Sam’s eyes fluttered in weak recognition of his grandfather’s presence.

“Sam, I’m so sorry you’re dying of leukemia, I’m sorry I shipped you and your mom out to the Wilderness when you needed to be home the most.”

Sam tried to raise his hand. It was a noble effort.

“Sam, this is your grandfather, can you forgive me before you die?”

The poor boy’s lips worked, he made the supreme effort, but no words of forgiveness would escape his mouth. Slowly, painfully, he smiled.

***

Back then I often had recurring daydreams of people being sorry when I died.

Out in right field, I was keenly aware that people were watching me. Where they watched from, I wasn’t certain, but I always know when I’m being watched. It makes my butt itch. I have a feeling this deal goes back to the second grade when Lydia told me not to scratch in public because someone was always watching.

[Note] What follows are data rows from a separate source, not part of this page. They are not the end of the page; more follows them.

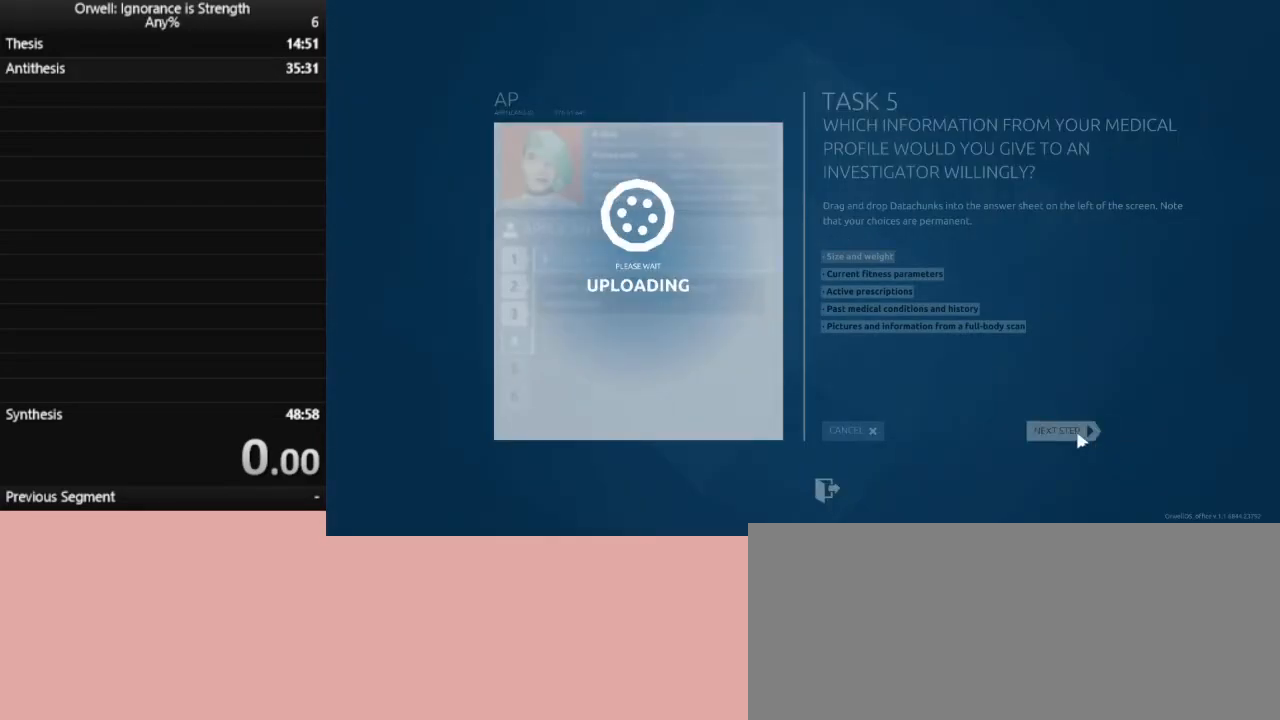
{"keys": [], "mouse": [], "events": [[50, "mouse_left", "down"], [83, "mouse_left", "up"], [183, "mouse_left", "down"], [283, "mouse_left", "up"], [317, "mouse_left", "down"], [417, "mouse_left", "up"]]}
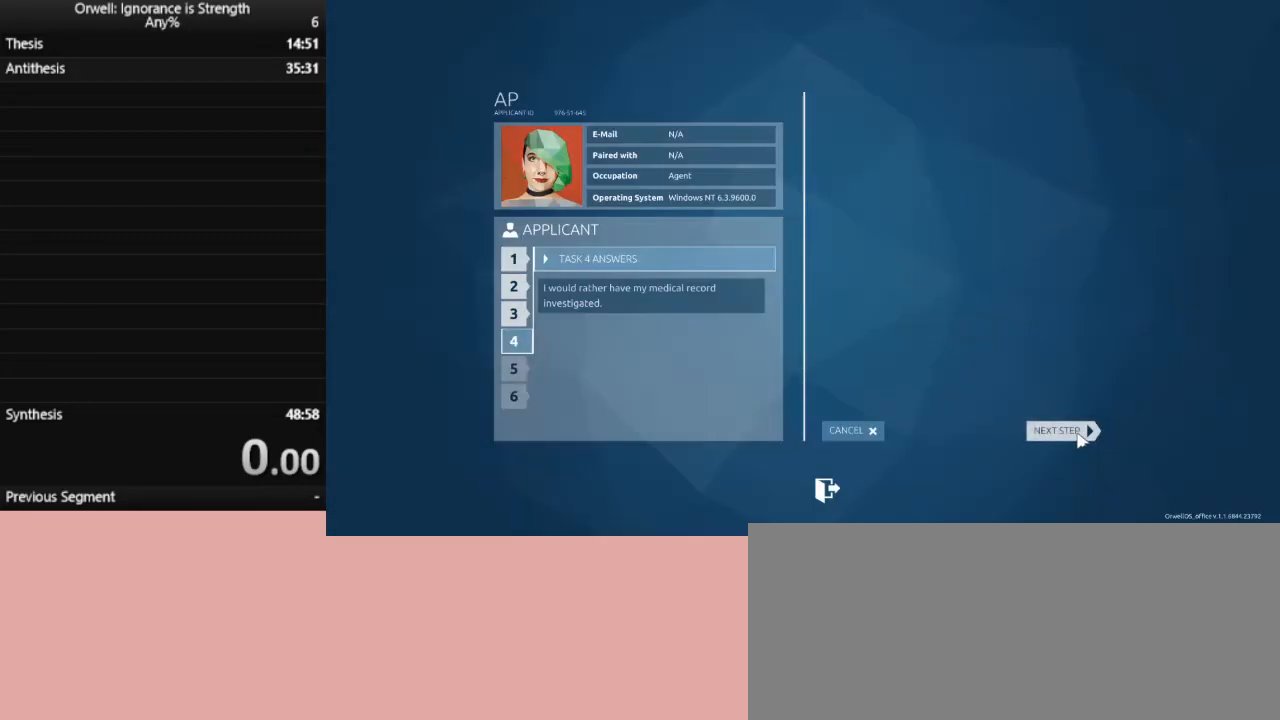
{"keys": [], "mouse": [], "events": [[17, "mouse_left", "down"], [67, "mouse_left", "up"]]}
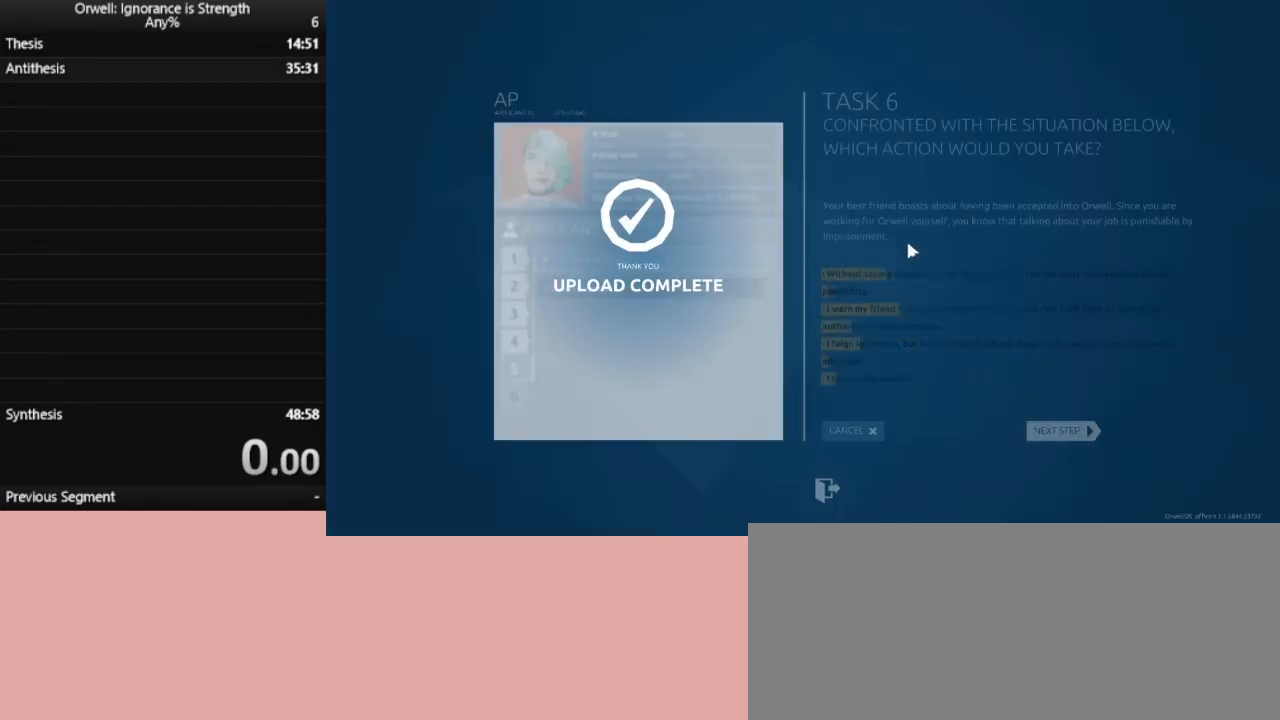
{"keys": [], "mouse": [], "events": []}
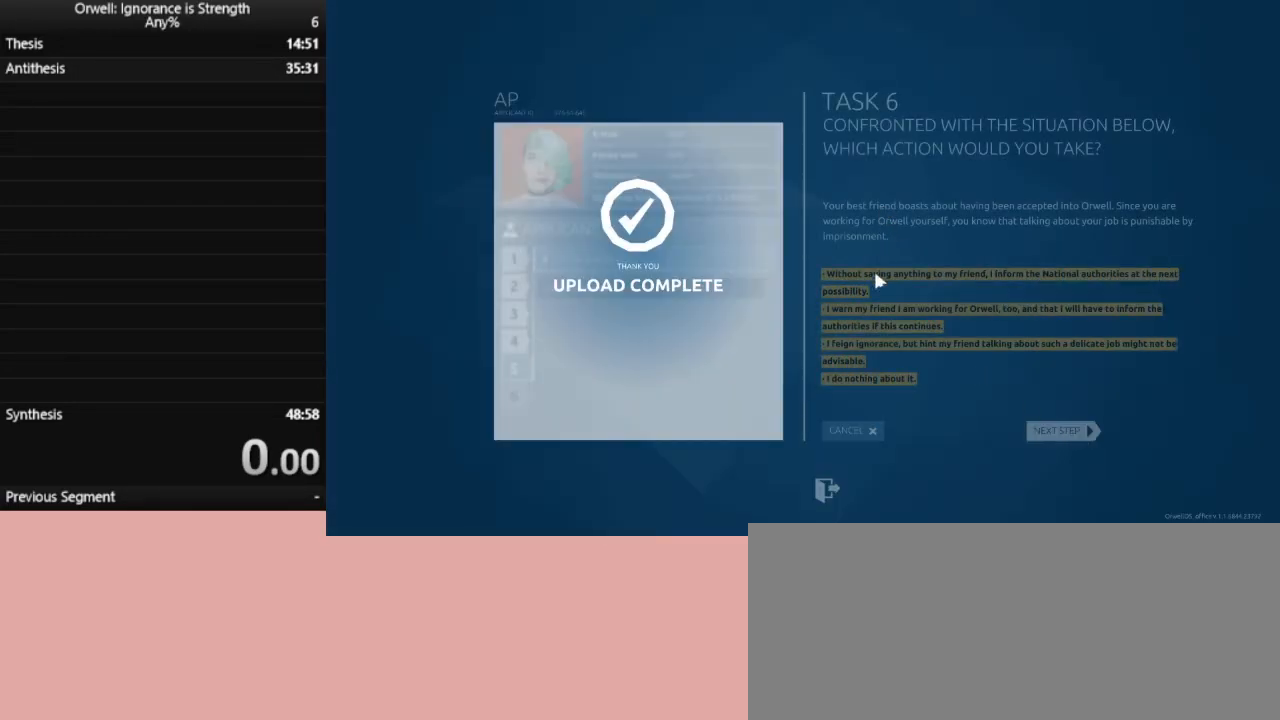
{"keys": [], "mouse": [], "events": []}
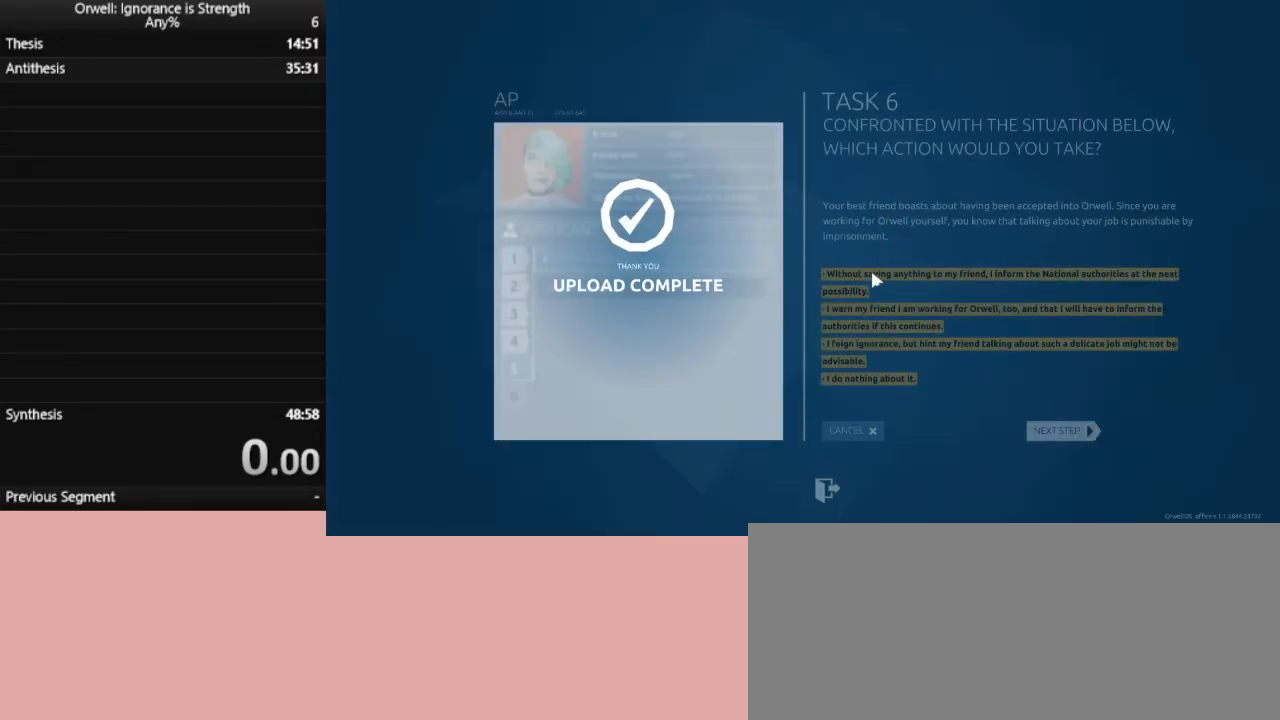
{"keys": [], "mouse": [], "events": []}
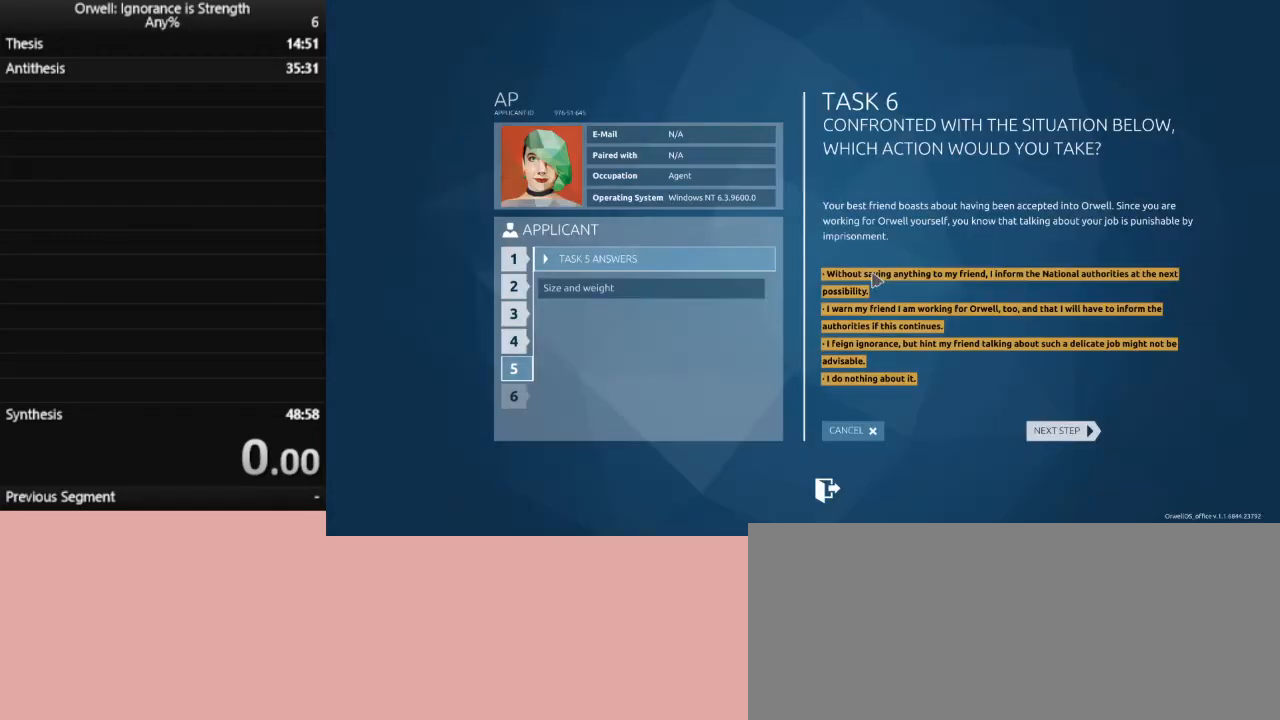
{"keys": [], "mouse": ["left"], "events": [[117, "mouse_left", "down"]]}
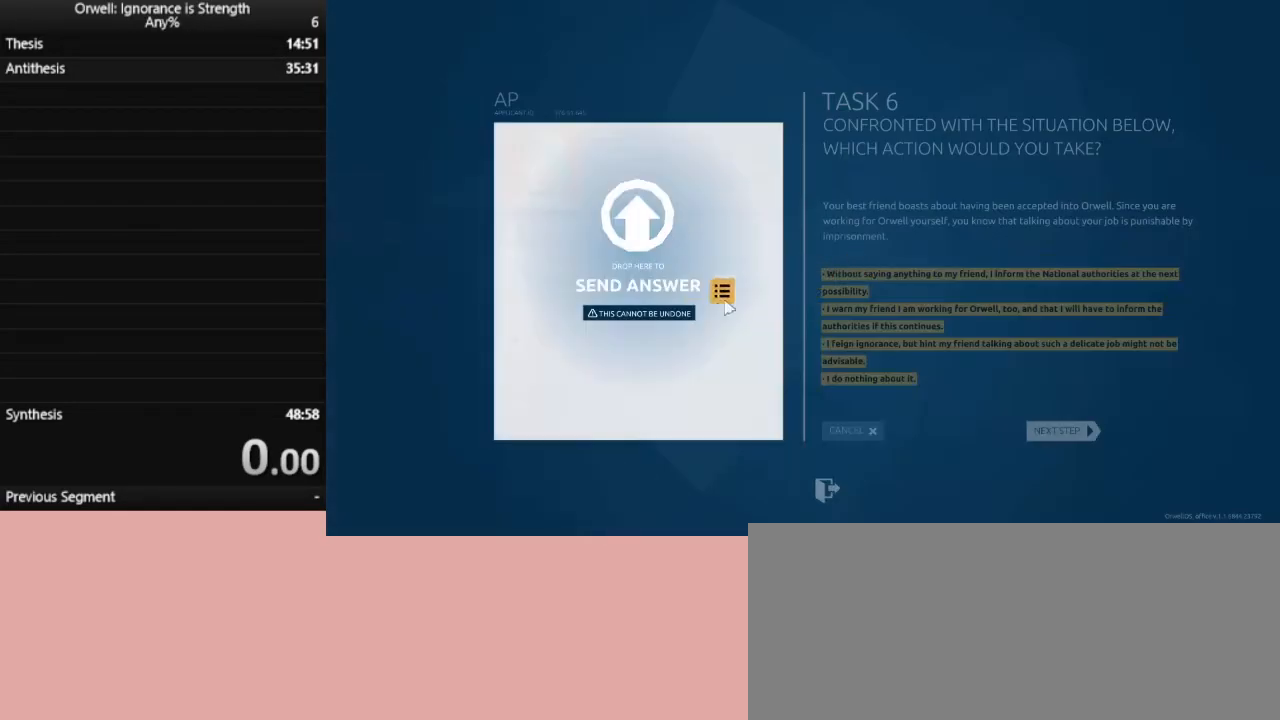
{"keys": [], "mouse": [], "events": [[183, "mouse_left", "up"]]}
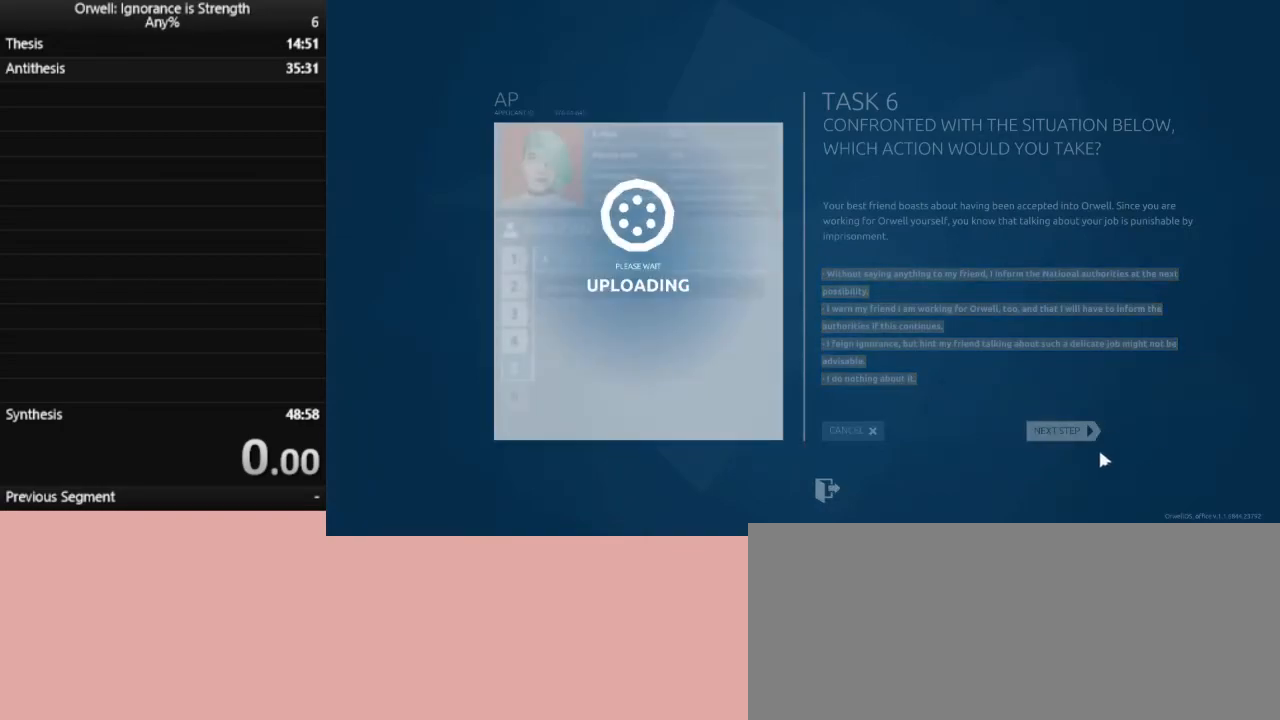
{"keys": [], "mouse": ["left"], "events": [[150, "mouse_left", "down"], [200, "mouse_left", "up"], [333, "mouse_left", "down"], [383, "mouse_left", "up"], [433, "mouse_left", "down"]]}
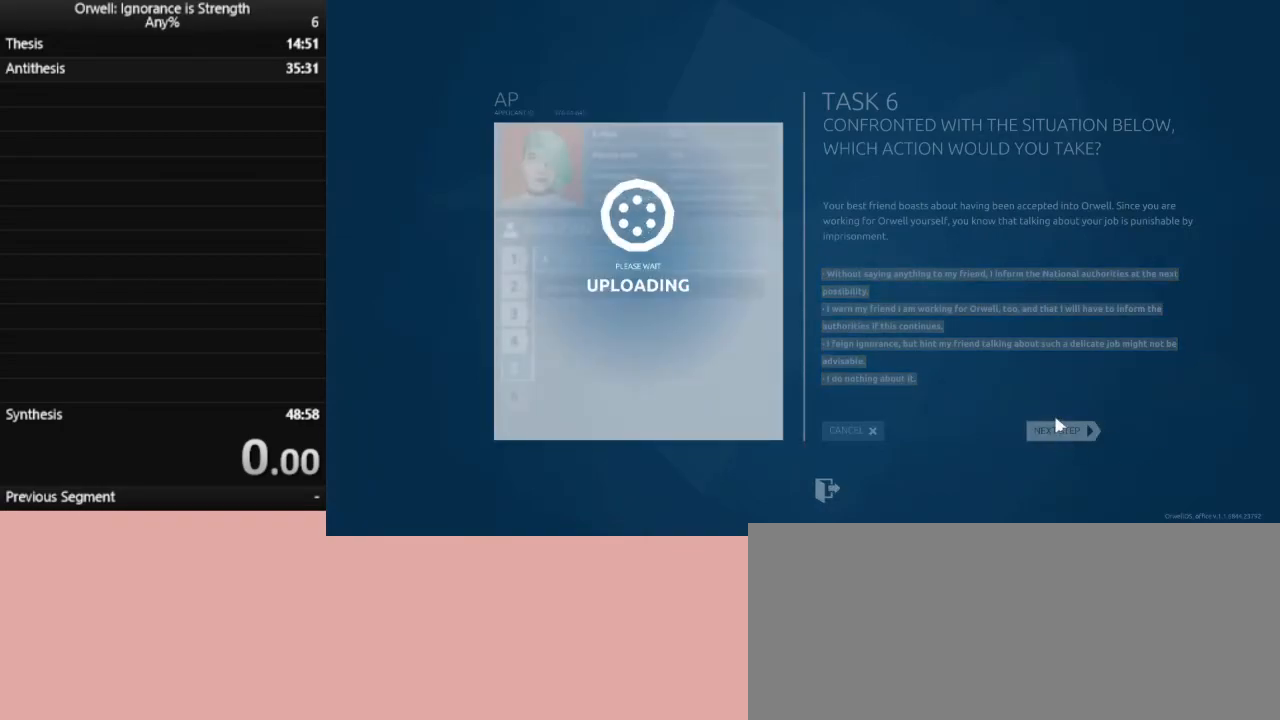
{"keys": [], "mouse": [], "events": [[33, "mouse_left", "up"], [117, "mouse_left", "down"], [217, "mouse_left", "up"], [267, "mouse_left", "down"], [350, "mouse_left", "up"], [450, "mouse_left", "down"], [500, "mouse_left", "up"]]}
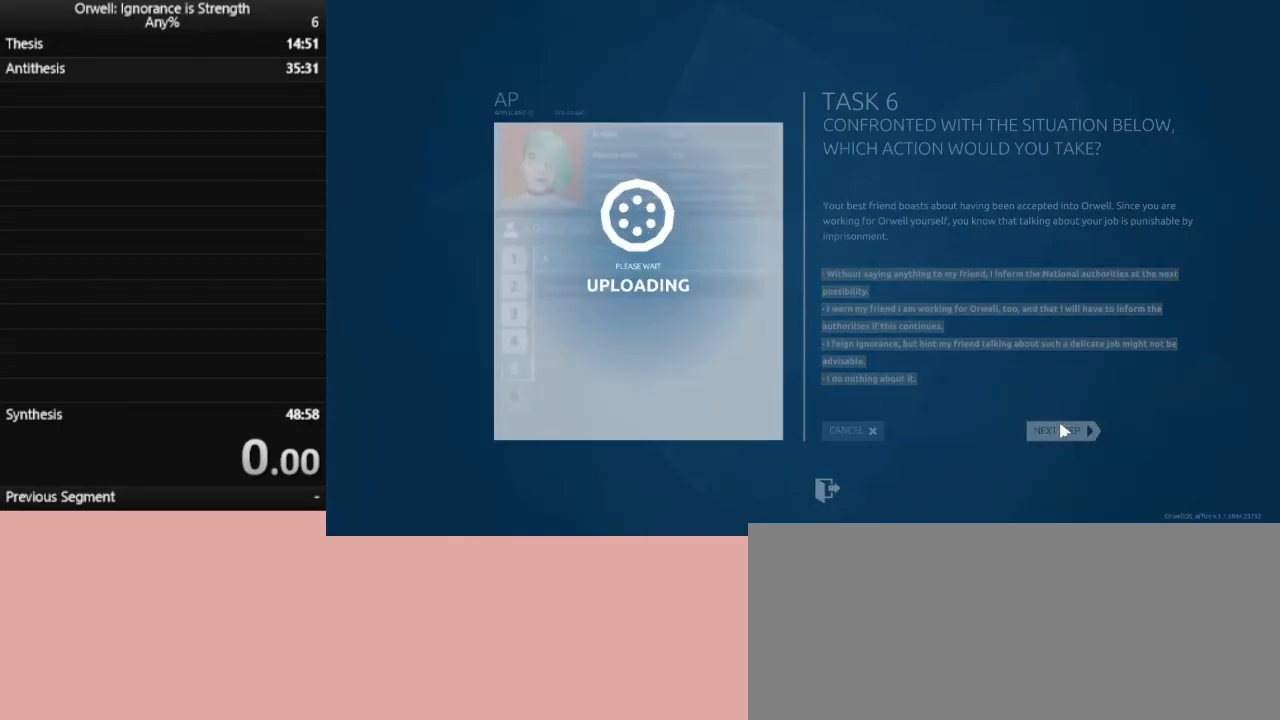
{"keys": [], "mouse": [], "events": [[83, "mouse_left", "down"], [183, "mouse_left", "up"], [417, "mouse_left", "down"], [467, "mouse_left", "up"]]}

Lydia’s the kind of mother who would do that to a kid.

Since I couldn’t scratch where it itched and my nose hurt like king-hell, I stood out there in right field kind of twitching. I hunched my right shoulder up to rub my ear, then blinked my eyes hard, trying to scratch my sinuses from the inside. I raised up on my toes and tensed my butt cheeks. That didn’t help at all, made me feel more watched.

The trouble, of course, was social alienation. I’d always played baseball with gas company conduits behind third base and the Caspar Callahan Carbon Paper plant twenty yards off the first-base foul pole. Now, nothing lay behind third base, only the bare valley floor stretching forever to a line of green along a river, then another forever before the Tetons jumped up two dimensional in the background.

The openness got me. There are no treeless spots in North Carolina—unless someone’s fought like king-hell to make them that way. Here, I could see a tree up by the school and a few scraggly little willows we’d call weeds marked the home run fence behind me, but other than that—zip. Zappo. Nothing. I was lost in limbo where the unbaptized babies go when they die.

Off the first-base line was almost as bad. A bunch of rural, shrieking types played pathetic volleyball. They all had their hands over their heads like apes. I could see pit stains from thirty yards. If the wind changed, I’d be in big trouble.

The batter swung wide and missed by a foot. He was tall and gangly. One thing I had to admit about Wyoming, even in the midst of my bad attitude, the kids might be ugly but hardly any of them were fat. Maybe a girl or two, and they were more muscled broad than fat. I spit in my glove again. Somewhere along the line I’d decided spit was good for leather and not to be wasted.

The kid batter swung again and again missed by a mile.

“Sam, you’ve only been gone from Greensboro a short time, yet you’ve returned with the demeanor of a cowboy.”

Sam tipped his wide-brimmed hat. “Yup.”

“You seem so much taller and more enigmatic.”

“Yup.”

Caspar had banished us before—that’s what he did when Lydia pulled one of her classic boners. But that was to Maine or Georgia Sea Island and summertime. This was a mockery. Mars. The inside of a vacuum cleaner bag.

I heard laughter. They weren’t just watching, they were laughing at me. I chose to take the high road of the sports hero and ignore them.

The night before—our first night in hell as she called it— Lydia had told me about school. “Sam, honey bunny.” The honey-bunny stuff was a nasty habit. “Sam, honey bunny, you’re at the worst age possible to be starting a new school. You can handle it one of two ways. You can wallow in superiority, tell yourself everyone’s a stupid yahoo but you.”